EXERCISE INSTRUCTIONS: What are the lines from the top of the entries below through the line containing "年式不明 自賠責保険無し"? Return them exactly, both ends included, without the pictures.

DATA PROVIDED section start

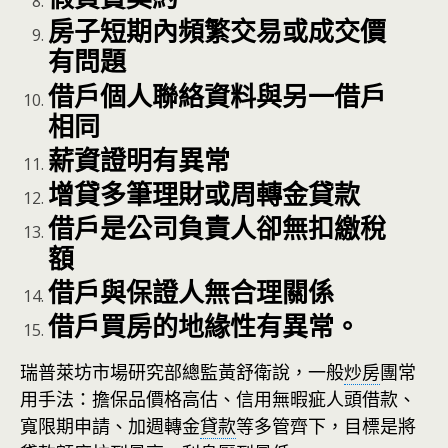
房子短期內頻繁交易或成交價
有問題
借戶個人聯絡資料與另一借戶
相同
薪資證明有異常
增貸多筆理財或周轉金貸款
借戶是公司負責人卻無扣繳稅
額
借戶與保證人無合理關係
借戶買房的地緣性有異常。
瑞普萊坊市場研究部總監黃舒衛說，一般
炒房
團常
用手法：擔保品價格高估、信用無暇疵人頭借款、
寬限期申請、加週轉金
貸款
等多管齊下，目標是將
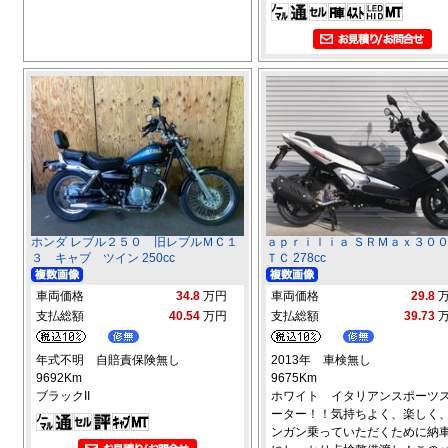
ホンダ レブル２５０ 旧レブルＭＣ１
ａｐｒｉｌｉａ ＳＲＭａｘ３０
３ キャブ ツイン 250cc
ＴＣ 278cc
車両価格
34.8
万円
車両価格
29.8
支払総額
40.54
万円
支払総額
39.73
年式不明 自賠責保険無し
2013年 車検無し
9692Km
9675Km
ブラックII
ホワイト イタリアンスポーツ
ーター！！気持ちよく、楽しく
ンガン乗っていただくために納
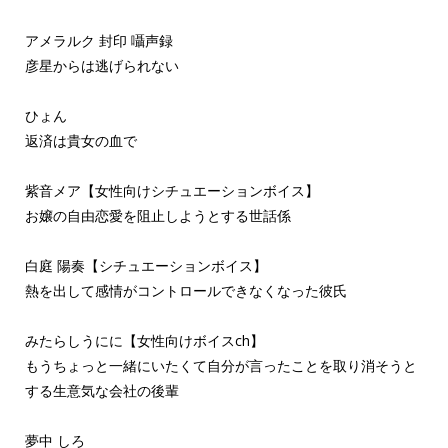
アメラルク 封印 囁声録
彦星からは逃げられない
ひょん
返済は貴女の血で
紫音メア【女性向けシチュエーションボイス】
お嬢の自由恋愛を阻止しようとする世話係
白庭 陽奏【シチュエーションボイス】
熱を出して感情がコントロールできなくなった彼氏
みたらしうにに【女性向けボイスch】
もうちょっと一緒にいたくて自分が言ったことを取り消そうと
する生意気な会社の後輩
夢中 しろ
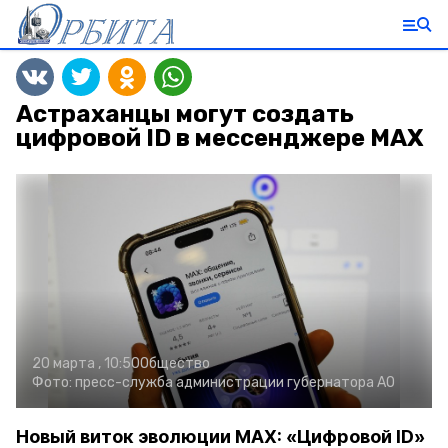
Астраханцы могут создать
цифровой ID в мессенджере MAX
20 марта , 10:50
Общество
Фото:
пресс-служба администрации губернатора АО
Новый виток эволюции MAX: «Цифровой ID»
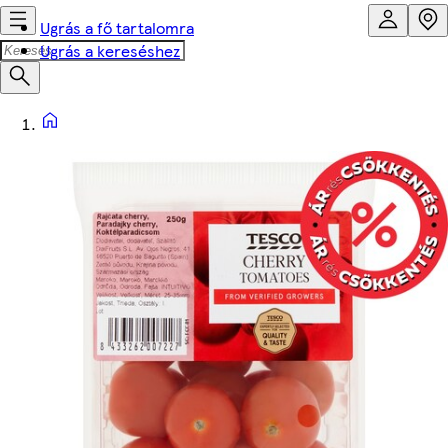
Ugrás a fő tartalomra
Ugrás a kereséshez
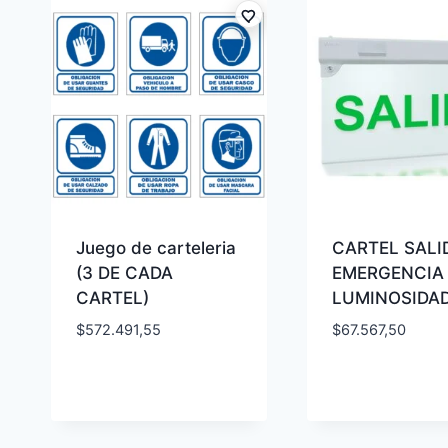
Juego de carteleria
CARTEL SALI
(3 DE CADA
EMERGENCIA
CARTEL)
LUMINOSIDA
$
572.491,55
$
67.567,50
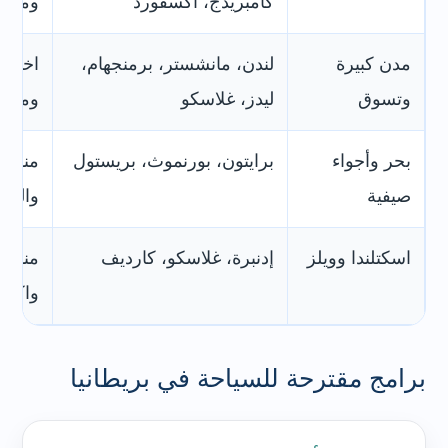
كامبريدج، أكسفورد
ومتاح
مدن كبيرة
لندن، مانشستر، برمنجهام،
اختيار
وتسوق
ليدز، غلاسكو
ومطاع
بحر وأجواء
برايتون، بورنموث، بريستول
مناسب
صيفية
والجل
اسكتلندا وويلز
إدنبرة، غلاسكو، كارديف
مناسب
واكتش
برامج مقترحة للسياحة في بريطانيا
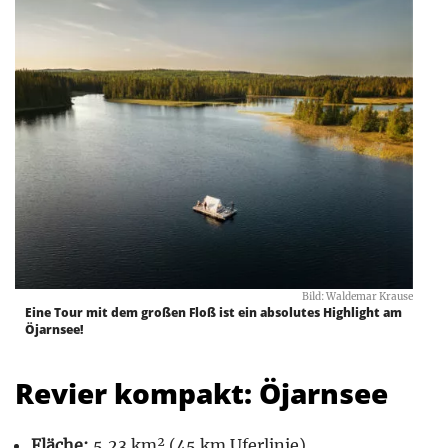
Bild: Waldemar Krause
Eine Tour mit dem großen Floß ist ein absolutes Highlight am
Öjarnsee!
Revier kompakt: Öjarnsee
Fläche:
5,23 km² (45 km Uferlinie)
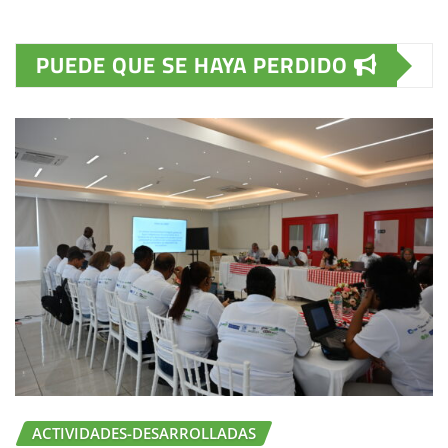
PUEDE QUE SE HAYA PERDIDO
ACTIVIDADES-DESARROLLADAS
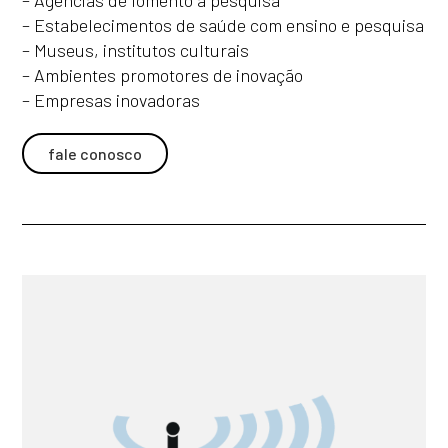
– Estabelecimentos de saúde com ensino e pesquisa
– Museus, institutos culturais
– Ambientes promotores de inovação
– Empresas inovadoras
fale conosco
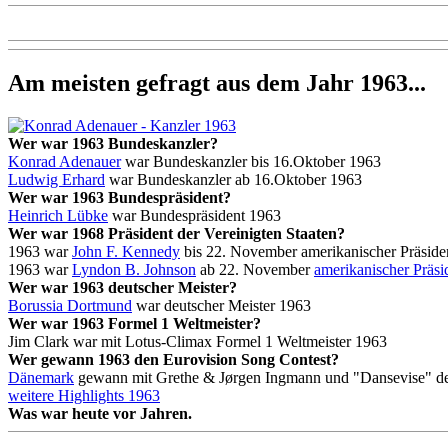
Am meisten gefragt aus dem Jahr 1963...
Wer war 1963 Bundeskanzler?
Konrad Adenauer
war Bundeskanzler bis 16.Oktober 1963
Ludwig Erhard
war Bundeskanzler ab 16.Oktober 1963
Wer war 1963 Bundespräsident?
Heinrich Lübke
war Bundespräsident 1963
Wer war 1968 Präsident der Vereinigten Staaten?
1963 war
John F. Kennedy
bis 22. November amerikanischer Präside
1963 war
Lyndon B. Johnson
ab 22. November
amerikanischer Präsi
Wer war 1963 deutscher Meister?
Borussia Dortmund
war deutscher Meister 1963
Wer war 1963 Formel 1 Weltmeister?
Jim Clark war mit Lotus-Climax Formel 1 Weltmeister 1963
Wer gewann 1963 den Eurovision Song Contest?
Dänemark
gewann mit Grethe & Jørgen Ingmann und "Dansevise" 
weitere Highlights 1963
Was war heute vor
Jahren.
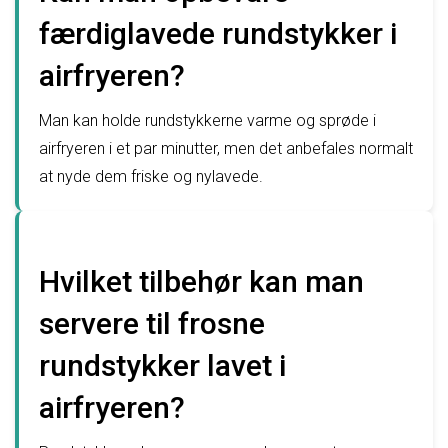
færdiglavede rundstykker i
airfryeren?
Man kan holde rundstykkerne varme og sprøde i
airfryeren i et par minutter, men det anbefales normalt
at nyde dem friske og nylavede.
Hvilket tilbehør kan man
servere til frosne
rundstykker lavet i
airfryeren?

DATA PROVIDED section end

ANSWER BOX:
房子短期內頻繁交易或成交價
有問題
借戶個人聯絡資料與另一借戶
相同
薪資證明有異常
增貸多筆理財或周轉金貸款
借戶是公司負責人卻無扣繳稅
額
借戶與保證人無合理關係
借戶買房的地緣性有異常。
瑞普萊坊市場研究部總監黃舒衛說，一般
炒房
團常
用手法：擔保品價格高估、信用無暇疵人頭借款、
寬限期申請、加週轉金
貸款
等多管齊下，目標是將
ホンダ レブル２５０ 旧レブルＭＣ１
ａｐｒｉｌｉａ ＳＲＭａｘ３０
３ キャブ ツイン 250cc
ＴＣ 278cc
車両価格
34.8
万円
車両価格
29.8
支払総額
40.54
万円
支払総額
39.73
年式不明 自賠責保険無し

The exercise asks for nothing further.